## Your task
Return copies of the lines below that mention "Service".

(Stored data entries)
- - - - -

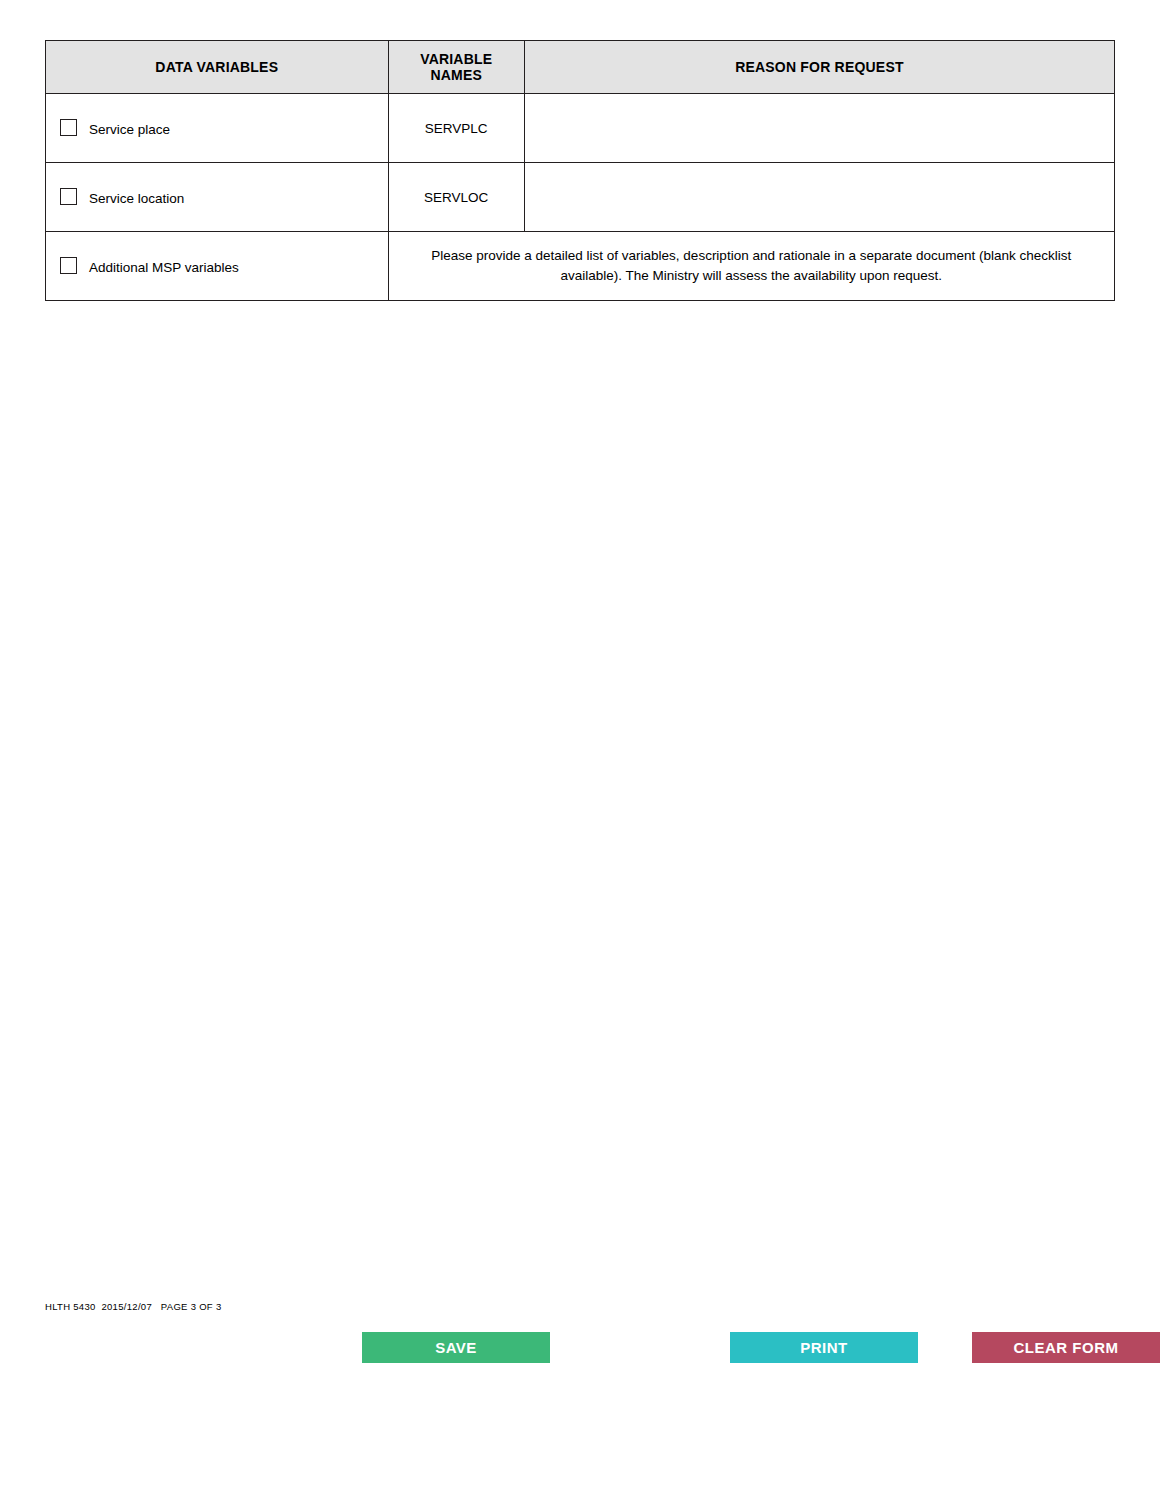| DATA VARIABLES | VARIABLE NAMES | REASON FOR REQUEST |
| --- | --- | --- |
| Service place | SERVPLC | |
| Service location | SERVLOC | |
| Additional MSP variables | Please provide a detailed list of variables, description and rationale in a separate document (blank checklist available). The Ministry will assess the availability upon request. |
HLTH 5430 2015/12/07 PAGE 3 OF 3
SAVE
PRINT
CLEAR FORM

- - - - -

## Exercise response
| Service place | SERVPLC | |
| Service location | SERVLOC | |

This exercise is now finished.